— Stored items —

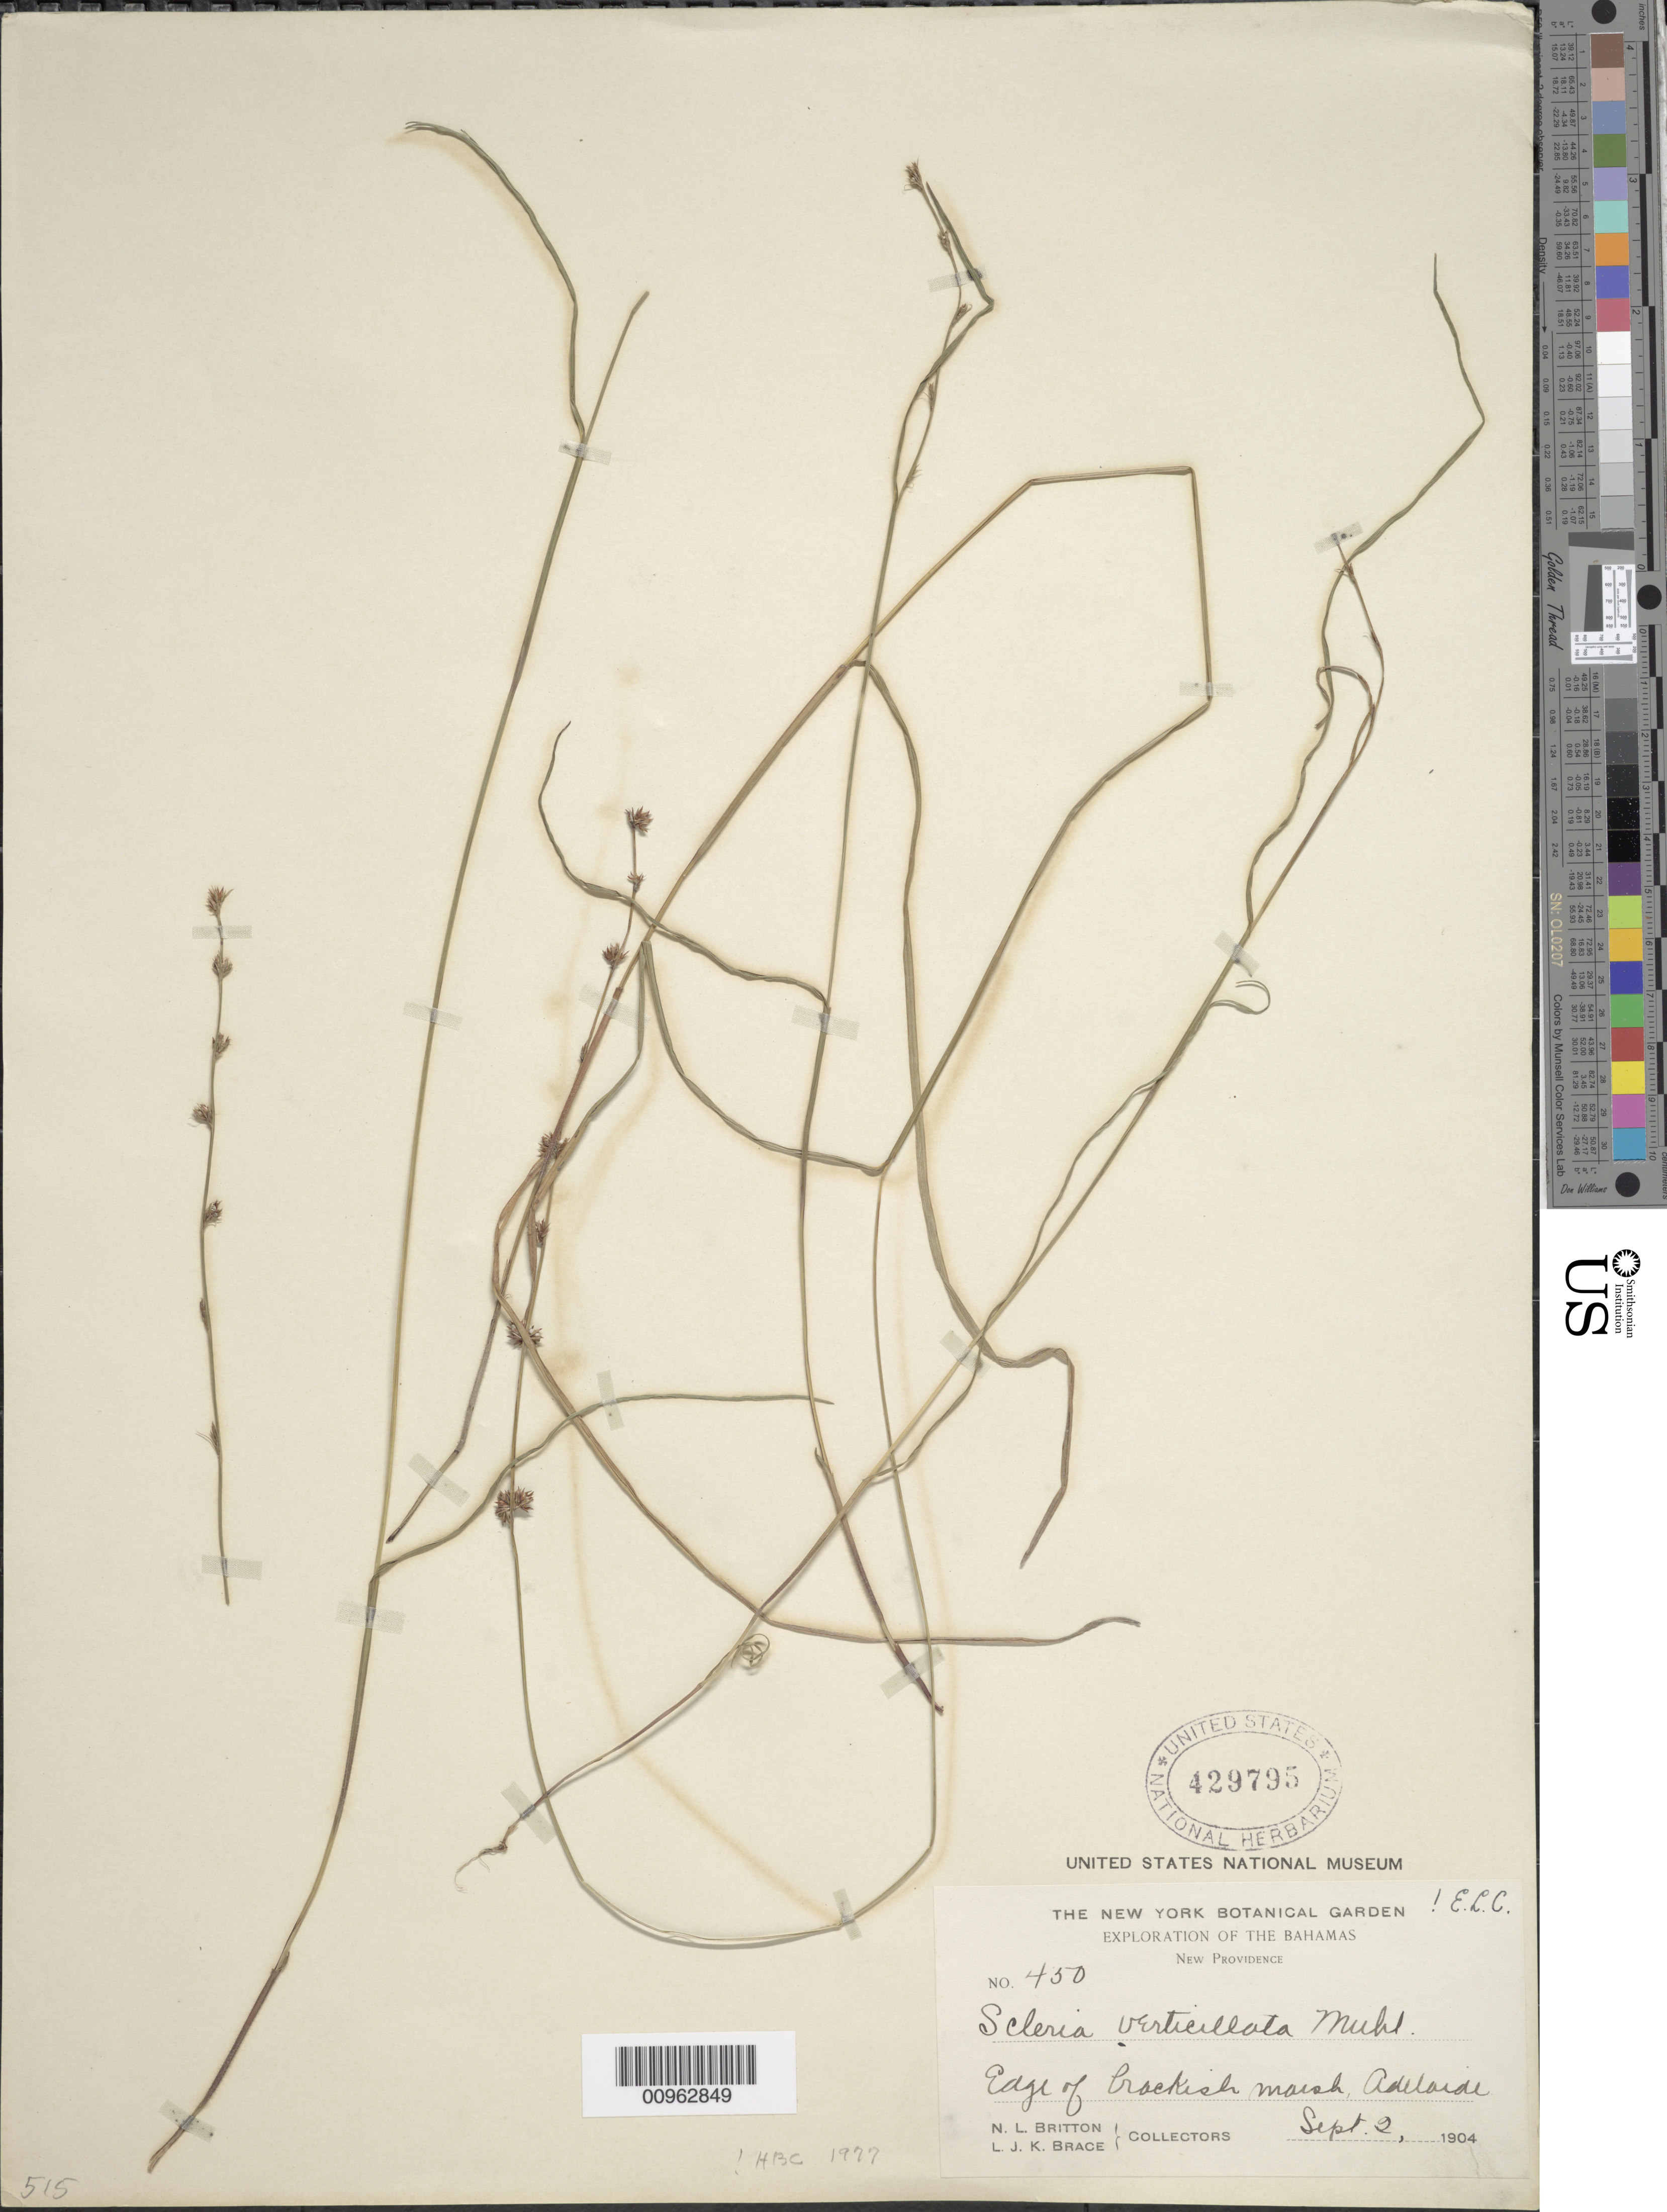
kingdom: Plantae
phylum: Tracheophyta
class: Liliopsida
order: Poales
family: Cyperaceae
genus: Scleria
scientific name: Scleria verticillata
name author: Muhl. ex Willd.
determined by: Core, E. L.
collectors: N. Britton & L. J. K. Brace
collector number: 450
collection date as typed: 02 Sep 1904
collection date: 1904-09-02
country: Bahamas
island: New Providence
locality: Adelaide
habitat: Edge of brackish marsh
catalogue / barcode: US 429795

— WHAT TO WORK ON —
Copy every line of the listing above word for word, but leave out the pictures.

— RESULT OF THIS EXERCISE —
kingdom: Plantae
phylum: Tracheophyta
class: Liliopsida
order: Poales
family: Cyperaceae
genus: Scleria
scientific name: Scleria verticillata
name author: Muhl. ex Willd.
determined by: Core, E. L.
collectors: N. Britton & L. J. K. Brace
collector number: 450
collection date as typed: 02 Sep 1904
collection date: 1904-09-02
country: Bahamas
island: New Providence
locality: Adelaide
habitat: Edge of brackish marsh
catalogue / barcode: US 429795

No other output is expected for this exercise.